Asexually, Xyleborus produces conspicuous white balls called —rare structures in lichens. These hemispherical to nearly spherical cushions, 0.1–2 mm across, sit directly on the wood and turn a pale yellow in potassium hydroxide. They consist of tightly tangled, short-celled hyphae that give rise to chains of round conidia 2.5–4 μm in diameter, a feature that makes the genus distinctive even when apothecia are absent.

Taken together—the wood-dwelling habit, brown dome-shaped apothecia with a crystal frost, the clear gelatinous outer wall with narrow hyphae, and especially the large white sporodochia—these characters set Xyleborus apart from superficially similar crustose lichens that share the same oak logs.

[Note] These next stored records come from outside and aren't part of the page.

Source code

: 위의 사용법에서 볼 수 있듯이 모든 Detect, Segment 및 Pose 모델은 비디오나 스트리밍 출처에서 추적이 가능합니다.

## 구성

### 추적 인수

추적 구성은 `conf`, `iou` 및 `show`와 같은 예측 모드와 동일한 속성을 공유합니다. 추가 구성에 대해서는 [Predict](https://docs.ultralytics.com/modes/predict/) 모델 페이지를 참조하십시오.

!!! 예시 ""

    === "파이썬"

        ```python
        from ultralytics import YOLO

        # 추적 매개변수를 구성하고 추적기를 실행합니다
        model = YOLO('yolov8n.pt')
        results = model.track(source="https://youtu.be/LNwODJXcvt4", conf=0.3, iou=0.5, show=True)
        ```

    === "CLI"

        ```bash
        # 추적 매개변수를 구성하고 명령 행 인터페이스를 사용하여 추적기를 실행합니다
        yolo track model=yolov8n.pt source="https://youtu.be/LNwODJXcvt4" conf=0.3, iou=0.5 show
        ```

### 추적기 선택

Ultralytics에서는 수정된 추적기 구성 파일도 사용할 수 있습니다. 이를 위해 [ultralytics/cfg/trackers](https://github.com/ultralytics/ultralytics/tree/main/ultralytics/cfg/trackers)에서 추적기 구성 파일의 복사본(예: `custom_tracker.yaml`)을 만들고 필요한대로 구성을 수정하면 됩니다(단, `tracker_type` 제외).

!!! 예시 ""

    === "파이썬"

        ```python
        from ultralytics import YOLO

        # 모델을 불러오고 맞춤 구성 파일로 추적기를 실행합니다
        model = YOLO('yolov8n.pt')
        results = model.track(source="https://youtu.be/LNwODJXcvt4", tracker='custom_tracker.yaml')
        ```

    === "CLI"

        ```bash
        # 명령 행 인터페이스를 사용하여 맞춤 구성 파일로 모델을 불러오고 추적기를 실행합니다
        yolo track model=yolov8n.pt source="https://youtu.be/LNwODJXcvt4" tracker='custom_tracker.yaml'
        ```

==Habitat and distribution==

Xyleborus is confined to well-weathered wood in mature eastern-North-American forests, but its two species occupy different landscapes and host trees. Xyleborus sporodochifer is an upland endemic of the Ozark Highlands and the southern Appalachian Mountains, where it colonises fallen oak and chestnut logs; the bark has usually sloughed away, yet the heartwood remains firm and free of punky decay, and the lichen forms pale, crusty films on the shaded upper surface of the wood. Repeated surveys have failed to find it outside those two highland regions, so the species is regarded as an Appalachian–Ozark narrow endemic.

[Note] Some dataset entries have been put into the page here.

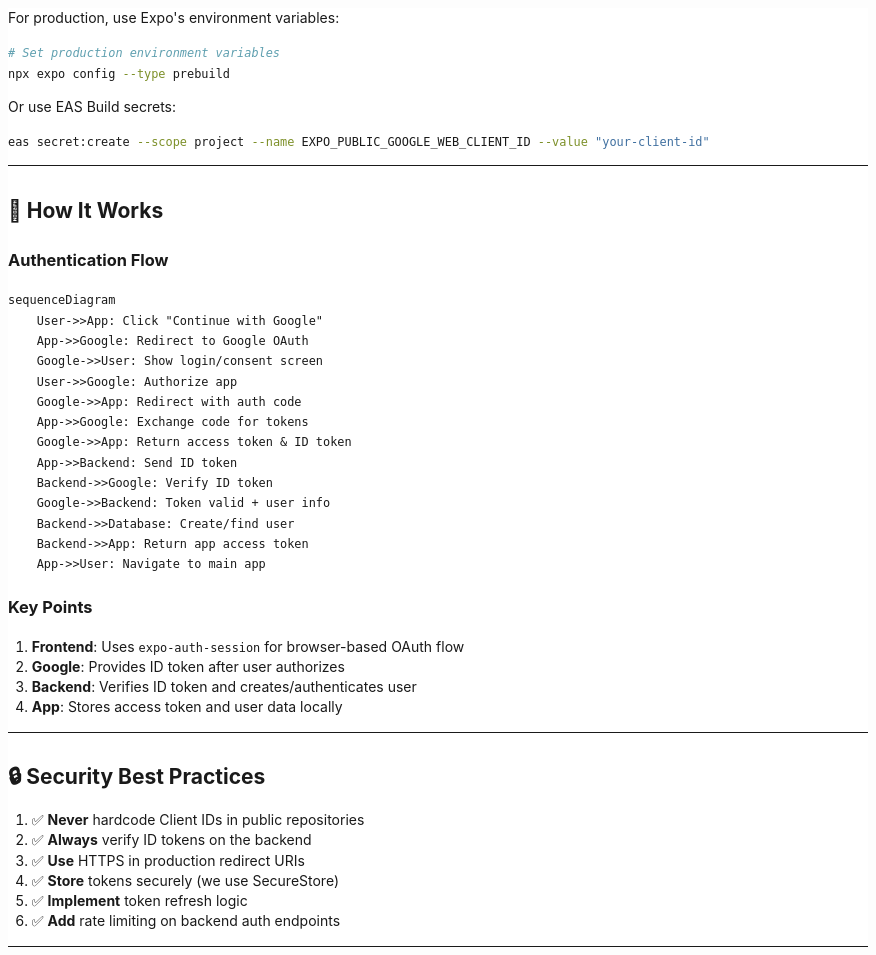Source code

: For production, use Expo's environment variables:

```bash
# Set production environment variables
npx expo config --type prebuild
```

Or use EAS Build secrets:

```bash
eas secret:create --scope project --name EXPO_PUBLIC_GOOGLE_WEB_CLIENT_ID --value "your-client-id"
```

---

## 📖 How It Works

### Authentication Flow

```mermaid
sequenceDiagram
    User->>App: Click "Continue with Google"
    App->>Google: Redirect to Google OAuth
    Google->>User: Show login/consent screen
    User->>Google: Authorize app
    Google->>App: Redirect with auth code
    App->>Google: Exchange code for tokens
    Google->>App: Return access token & ID token
    App->>Backend: Send ID token
    Backend->>Google: Verify ID token
    Google->>Backend: Token valid + user info
    Backend->>Database: Create/find user
    Backend->>App: Return app access token
    App->>User: Navigate to main app
```

### Key Points

1. **Frontend**: Uses `expo-auth-session` for browser-based OAuth flow
2. **Google**: Provides ID token after user authorizes
3. **Backend**: Verifies ID token and creates/authenticates user
4. **App**: Stores access token and user data locally

---

## 🔒 Security Best Practices

1. ✅ **Never** hardcode Client IDs in public repositories
2. ✅ **Always** verify ID tokens on the backend
3. ✅ **Use** HTTPS in production redirect URIs
4. ✅ **Store** tokens securely (we use SecureStore)
5. ✅ **Implement** token refresh logic
6. ✅ **Add** rate limiting on backend auth endpoints

---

Xyleborus nigricans, by contrast, is restricted to the low-lying Mid-Atlantic Coastal Plain. All verified collections come from North Carolina and South Carolina, where the lichen carpets resin-rich Atlantic white cedar and pine logs lying in swampy woods or damp coastal depressions only a few meters above sea level. Both species therefore share a preference for long-dead but still structurally sound wood in undisturbed forests, yet they partition the landscape by altitude, climate, and host: the upland taxon favours hardwoods in mesic to dry upland stands, whereas the coastal taxon lives on conifers in humid, low-elevation swamps.